As I prepared for the Skype call, balancing the laptop on top of the pile of books on my desk so the webcam was at eye-level, I dimly began to sense the difference between acts of violence that occur worlds away and those that happen close enough that you can feel their breath on the back of your neck. I was reminded of my friends who asked me how I could spend all day writing about horrible things like school shootings. “Someone has to do it,” I would reply jauntily, “if we are ever to understand homicidal adolescent violence.” Or: “There are no cheerful topics in social work.” Or, if a one-liner wouldn’t suffice: “By intellectualizing, I can guard myself from my emotions, a defense mechanism of which Freud approved because it nurtured scientific endeavors.” (In contrast, Freud disapproved of dissociation, which interfered with work of any sort. He labeled it a “primitive defense.”)

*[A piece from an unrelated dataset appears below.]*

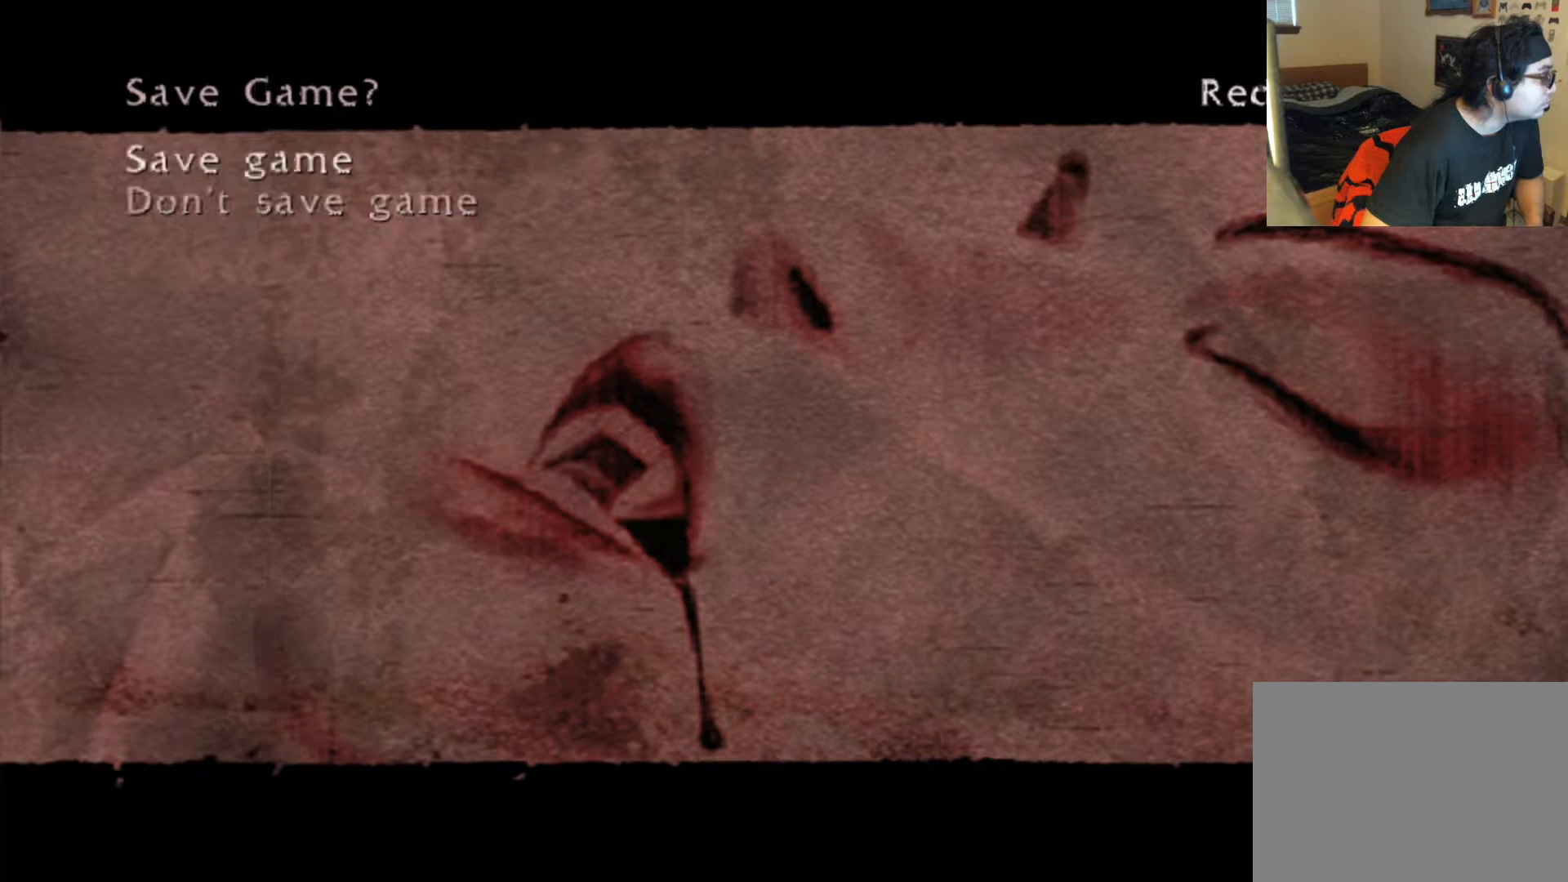
{"buttons": [], "left_stick": "center", "right_stick": "center", "events": [[134, "A", "down"], [286, "A", "up"]]}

Most of the school shootings I had written about occurred in the Pacific North-west or in the rural South. They had taken place in communities that took the bible literally, and were committed by children who were, with a few exceptions, hardscrabble poor and poorly treated. Sandy Hook Elementary School was in gracious Fairfield County where I had lived most of my life. I had friends in Newtown. Once a month the folksinger, Rodger Sprung, would lead a sing-along at the church on the Newtown town green. He had taught me to play the banjo when I was 12. Intellectuals and artists such as James Thurber, Elia Kazan, and Renata Adler had lived there.
I should have made time to connect with my feelings about this tragic act of violence in my backyard but instead I found myself drawn into a gamut of radio and television interviews that went on for a week. Radio France International got my number from the BBC, and passed it along to L’Mouv’s English language service. MSNBC sent a limo to drive me to Weekend with Alex Witt, and Sapna Parikh, ABC’s medical reporter, came to Belfer Hall so their camera man could videotape us walking along a ninth floor corridor, engrossed in conversation. With each interview my prognosis for the human race grew darker. By the end of the week, I was Jeremiah predicting the end of Western Civilization (something I do not believe even on my worst days.)
In the rare moments when I saw my wife, I picked fights about inconsequential matters. I slept badly and lost my appetite. I dreamt that my children were little again, and that I had lost them in a maze at Rye Playland. At work I called one colleague a Luddite because he couldn’t figure out how to print a PDF file. I accused the Dean of being unfamiliar with the Governance regulations. I growled at a student for confusing schizoid with schizotypal.
Gradually the interview requests dwindled and by Saturday an unearthly quiet had descended on our apartment. No one had visited the church for two days so my wife returned home. We sat together at the breakfast table, sort of shell-shocked, sharing stories, some reassuring, some oddly disturbing, about our experiences of the week. She told me about crowds of disaster tourists cruising the streets of Newtown, and I described Alex Witt’s three hairdressers, who rushed in during commercial breaks to make sure every hair in her elaborate coiffure was properly placed. She called them her “elves.”
My wife’s phone squeaked. Another email. I braced myself. She read it to herself and then she read it aloud. It was from a social service agency that had been overseeing the provision of services to Newtown and it explained, in gentle language, that citizens of Newtown were grateful for the support they had received, but greatest need now was for prayers and the space to grieve.
“Well!” my wife said, putting down the phone. “I guess that’s that.” Then she started to cry and I tried to comfort her.